▶ **Excerpt to read**:

[Start of Attachment]

3.3. Dark Calibration

Theoretically, dark current is the unwanted electrical current that flows through a photon collection device, typically due to thermal energy, adding unwanted counts to the photon-generated pixel counts. For the OMPS measurements, the radiometric counts for Earth data in Equation (4) are affected by dark current during the readout time period, when the Earth radiometric counts are transferred from the image region to the storage region. Therefore, one important calibration is to correct the counts due to dark current. A schematic diagram of the OMPS dual CCD readout full-frame image format was described in [17]. In the operational OMPS SDR processing, this process is performed at a macropixel with the following equation [5,13,14,17,39]:

$$D_{Jl}={\displaystyle \sum _{j=N_D}^{{ N}_j}}{\displaystyle \frac{t_E}{t_D}}\left(D_{jl}^{Obs}-B_D\right)$$

(9)

where $D_{jl}^{Obs}$ is an observed dark count without correction; $B_D$ denotes the bias for the dark data, which is determined by the readout time and dark storage rate; $j$ denotes the jth CCD micropixel; $J$ is the $J$th macropixel, including micropixels between indices from $N_D$ to $N_j$; $t_E$ and $t_D$ are the integration time for the Earth and dark data, respectively.

In the computation of $D_{Jl}$, $D_{jk}^{Obs}$ is determined by the image region dark rate and integration time. About a decade ago, a well-validated processing package, DARKCAL APP [40,41], was developed to compute the image dark rate for various types of OMPS SDR data. For example, OMPS dark current measurements include two types, door-closed and door-open data. The door-closed data are collected during the night side of the orbit, with the sensor’s entrance aperture blocked. This typically occurs over middle latitudes outside of the SAA area and is conducted once a week. The door-open data are measured over each orbit, thus having a risk of being contaminated by SAA transient pixels. In this study, we employ the same processing method as the DARKCAL APP to calculate the dark rate of the NOAA-21 OMPS NM based on door-open and door-closed measurements, used for the calibration of Earth radiance data. The computation procedures were also briefed in [14,17,39] based on the formulae provided in the DARKCAL APP. In this study, only the computation formula for the dark (image region) rate at a pixel is given for understanding its principle. All subscripts in the involved variables are omitted for simplification.

$$D^{Obs}=n_{coadd}·t_{Int} {DR}_{ImageRegion}$$

(10)

[End of Attachment]

▶ **Records supplied**:
[Start of Attachment]

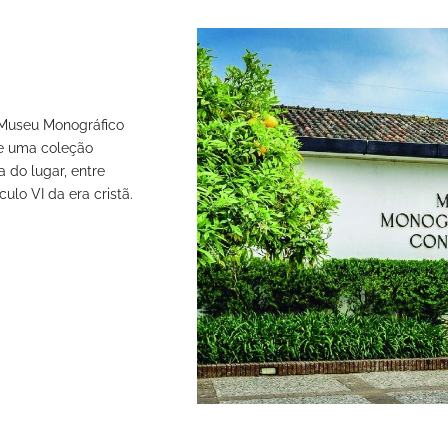
 Museu Monográfico
be uma coleção
 do lugar, entre
ulo VI da era cristã.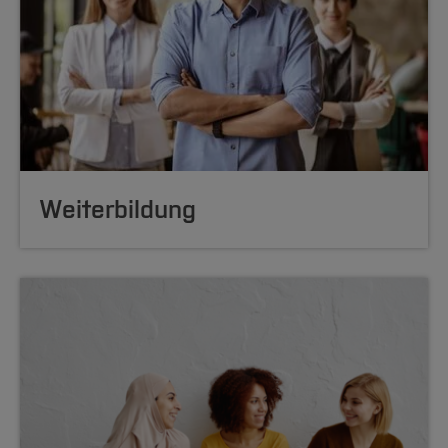
Weiterbildung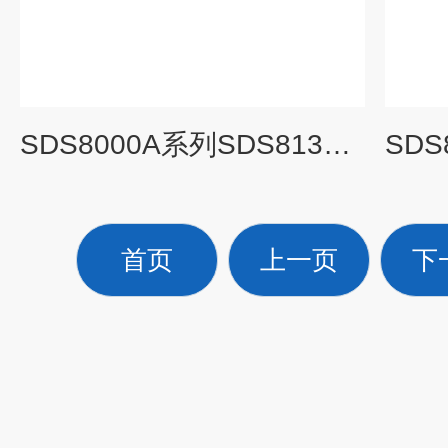
SDS8000A系列SDS8134A H12高分辨率数字示波器
首页
上一页
下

[End of Attachment]

▶ **Exercises**:
**A)** Translate this sentence from the passage on OMPS dark calibration into French: "The door-closed data are collected during the night side of the orbit, with the sensor's entrance aperture blocked."
**B)** Carry the passage on OMPS dark calibration forward from its final line, writing what comes next after Equation (10).

▶ **Exercise responses**:
**A)** Les données à porte fermée sont recueillies pendant la partie nocturne de l'orbite, l'ouverture d'entrée du capteur étant obturée.

**B)**
$${DR}_{ImageRegion}={\displaystyle \frac{D_{IRegion}-D_{Readout}-D_{Smear}}{t_{IRS}}}$$

(11)

In the above equations, ${DR}_{ImageRegion}$ denotes the dark image region rate, often referred to simply as the dark rate; $D_{IRegion}$ represents the average of transient-free dark counts in the image region; $D_{Readout}$ denotes the average of dark counts during the readout time in the storage region; $D_{Smear}$ is the average of dark counts due to smear in the transition;${ t}_{Int}$ denotes the integration time for the OMPS NM dark data image region; $t_{Dwell}$ denotes the dwelling (readout) time for dark counts in the storage region; $t_{IRS}$ is the exposure time of the dark count measurements. In addition, in the OMPS SDR processing, the dark count is binned according to the Earth-view (EV) sample table. For IDPS use, $n_{coadd}$ = 100.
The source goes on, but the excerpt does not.